A flat stomach is a dream for many people, but the stomach is quite a problematic part of the body that is relatively difficult to shape and slim down. Firming this area requires a lot of effort and commitment.

Having a flat stomach is not an easy task, but also not impossible. The effect consists of several different factors. Do you want to take up the challenge? Read this article and learn how to work on yourself without leaving your home.

7 exercises for a flat stomach

Plank with raised leg

Make a classic plank, support your body on your forearms and toes. Make sure your elbows are exactly in line with your shoulders. The rest of the body should form a straight line from the neck to the heels. While holding this position, lift one leg up and hold for a few seconds.

Return to the starting position, and then repeat the same movement with the other leg. For effective exercise, keep your abdominal muscles tense.

Plank with raised feet

plank exercise to tone the abdomen

This exercise for a flat stomach is another version of the classic plan. As in the previous exercise, lean on your forearms, keep your elbows in line with your shoulders.

On the other hand, place your feet on a platform, it can be a bench or an exercise ball. Keep your body in a straight line from neck to ankles. You can also slightly bow your head. Pull your stomach in and hold on for 10 seconds. Then take a 10-second break. Do 10 repetitions.

Plank sideways

Lie on the floor on your left side, then lift your body up on your left forearm and the outside of your left foot. The elbow should be exactly under the shoulder, and the arm should be perpendicular to the ground. Squeeze your abdominal muscles and hold the position for 30-40 seconds,  then switch sides.

Sideways plank with a bent knee

side support exercise

Take the same position as in the previous exercise. Then lift your left leg up and bend your knee so that your left leg is exactly in line with your right knee. The whole body should rest on the left forearm and right foot.

Maintain the pose for 30-40 seconds, then repeat the exercise to the other side.

Raising the legs

Lie on the floor on your back, place your arms alongside your body, bend your knees slightly, and place your feet flat. Now slowly raise your hips and legs so that only the tips of your feet are touching the ground. Return to your previous position, repeat this movement 15-25 times, always keeping your stomach tense.

Walking with weights

exercises with weights for a flat stomach

Take the weights in both hands, raise your arms above your head, and walk at a slow pace while flexing your abs. Take 15-20 steps, rest, and then repeat the exercise.

Bridge

The sternum is a great exercise to strengthen and shape your stomach, which, even though you have lost weight, is still not as perfect as you would like it to be. Lie on your back with your feet hip-width apart.
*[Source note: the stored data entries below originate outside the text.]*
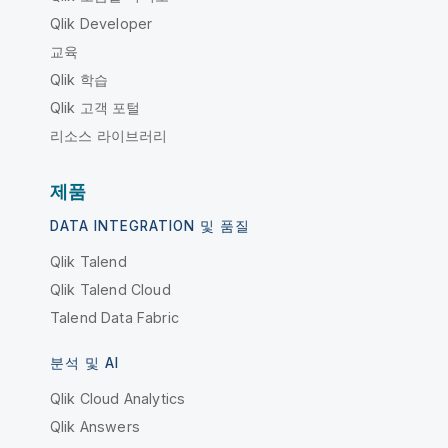
Qlik Developer
교육
Qlik 학습
Qlik 고객 포털
리소스 라이브러리
제품
DATA INTEGRATION 및 품질
Qlik Talend
Qlik Talend Cloud
Talend Data Fabric
분석 및 AI
Qlik Cloud Analytics
Qlik Answers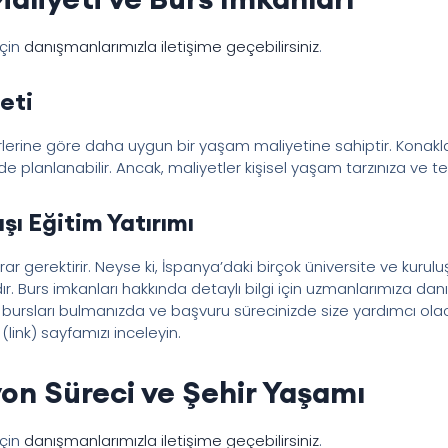
için
danışmanlarımızla iletişime geçebilirsiniz
.
eti
hirlerine göre daha uygun bir yaşam maliyetine sahiptir. Kon
e planlanabilir. Ancak, maliyetler kişisel yaşam tarzınıza ve terc
şı Eğitim Yatırımı
arar gerektirir. Neyse ki, İspanya’daki birçok üniversite ve kurulu
Burs imkanları hakkında detaylı bilgi için uzmanlarımıza danışa
bursları bulmanızda ve başvuru sürecinizde size yardımcı olacak
(link) sayfamızı inceleyin.
on Süreci ve Şehir Yaşamı
için
danışmanlarımızla iletişime geçebilirsiniz
.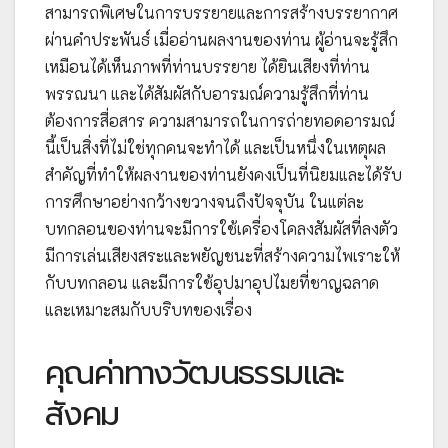
สามารถพิเศษในการบรรยายและการสร้างบรรยากาศ
ผ่านคำประพันธ์ เมื่ออ่านผลงานของท่าน ผู้อ่านจะรู้สึก
เหมือนได้เห็นภาพที่ท่านบรรยาย ได้ยินเสียงที่ท่าน
พรรณนา และได้สัมผัสกับอารมณ์ความรู้สึกที่ท่าน
ต้องการสื่อสาร ความสามารถในการถ่ายทอดอารมณ์
นี้เป็นสิ่งที่ไม่ใช่ทุกคนจะทำได้ และเป็นหนึ่งในเหตุผล
สำคัญที่ทำให้ผลงานของท่านยังคงเป็นที่นิยมและได้รับ
การศึกษาอย่างกว้างขวางจนถึงปัจจุบัน ในแต่ละ
บทกลอนของท่านจะมีการใช้เครื่องโคลงสัมผัสที่ลงตัว
มีการเล่นเสียงสระและพยัญชนะที่สร้างความไพเราะให้
กับบทกลอน และมีการใช้อุปมาอุปไมยที่ชาญฉลาด
และเหมาะสมกับบริบทของเรื่อง
คุณค่าทางวัฒนธรรมและ
สังคม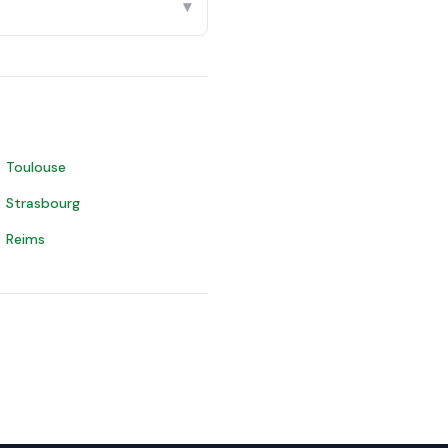
▾
Toulouse
Strasbourg
Reims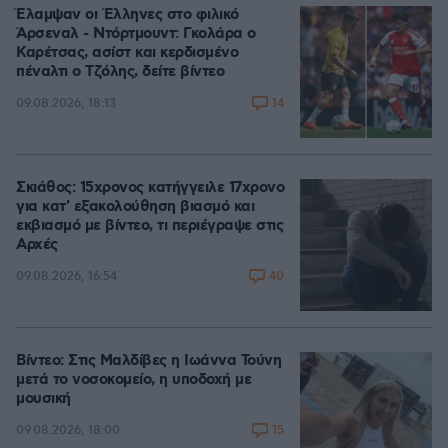
Έλαμψαν οι Έλληνες στο φιλικό
Άρσεναλ - Ντόρτμουντ: Γκολάρα ο
Καρέτσας, ασίστ και κερδισμένο
πέναλτι ο Τζόλης, δείτε βίντεο
14
09.08.2026, 18:13
Σκιάθος: 15χρονος κατήγγειλε 17χρονο
για κατ' εξακολούθηση βιασμό και
εκβιασμό με βίντεο, τι περιέγραψε στις
Αρχές
40
09.08.2026, 16:54
Βίντεο: Στις Μαλδίβες η Ιωάννα Τούνη
μετά το νοσοκομείο, η υποδοχή με
μουσική
15
09.08.2026, 18:00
Rest your body on your feet and hands. Squeeze your muscles together and lift your hips and abdomen, as well as your middle back. Maintain the pose for 10-15 seconds, then rest. Do 8 repetitions.

Would you like to have a flat stomach? Remember!

The effects of the exercises described above are not immediate, they require time, commitment and patience, so you should perform them regularly – at least 3 times a week. In addition, exercise must be combined with a proper diet.